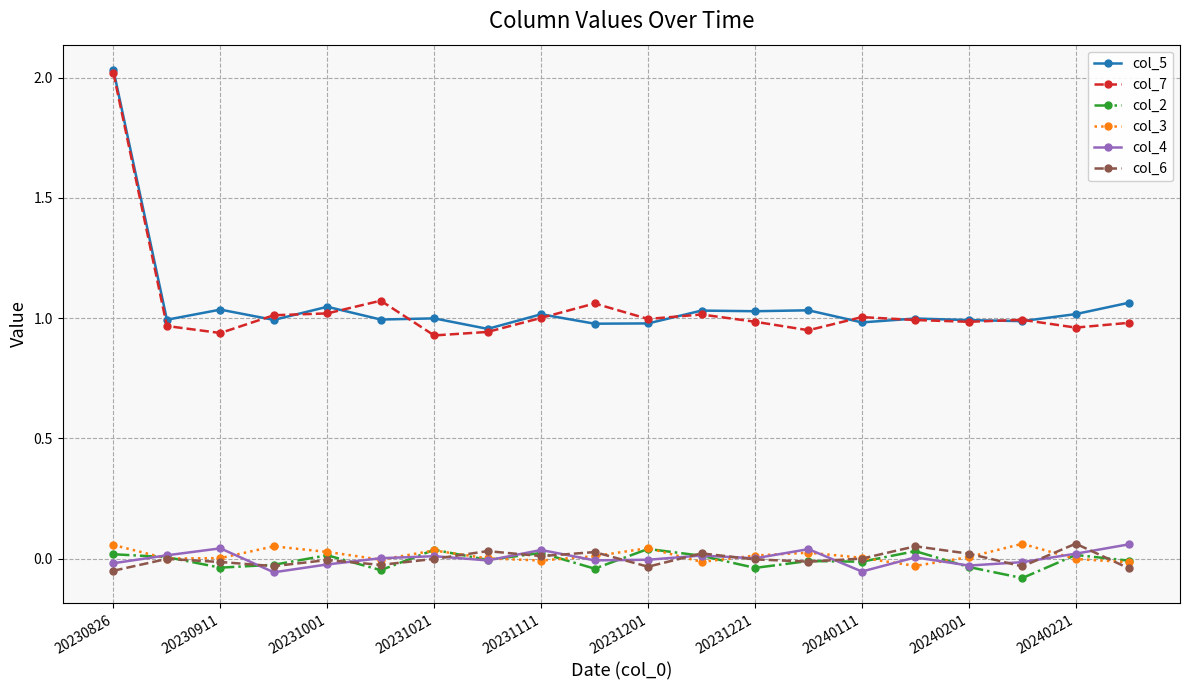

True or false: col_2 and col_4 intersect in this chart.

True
...
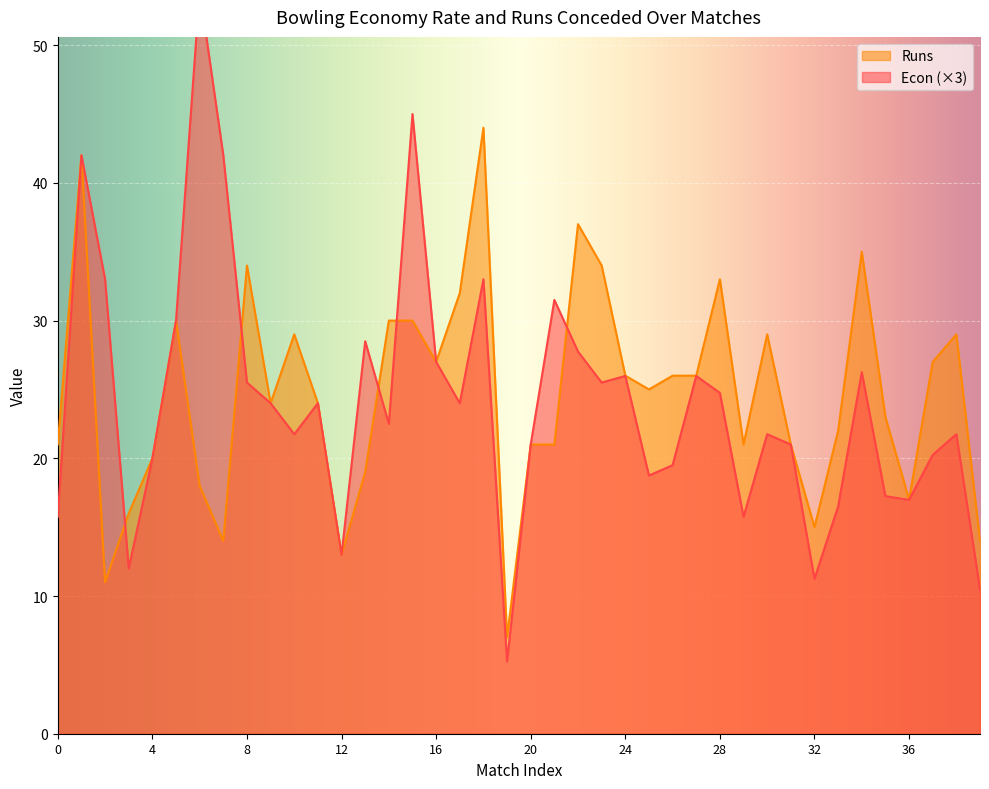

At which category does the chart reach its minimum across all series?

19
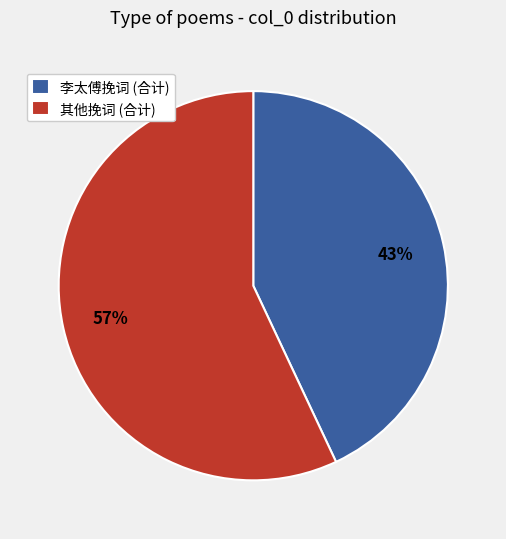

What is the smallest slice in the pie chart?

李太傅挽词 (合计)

→ **YOUR GOAL**:
Find every line in the listing above that contains the string "True" and copy each one. Matches must have the same capitalization.

→ **COMPLETED TASK**:
True or false: col_2 and col_4 intersect in this chart.
True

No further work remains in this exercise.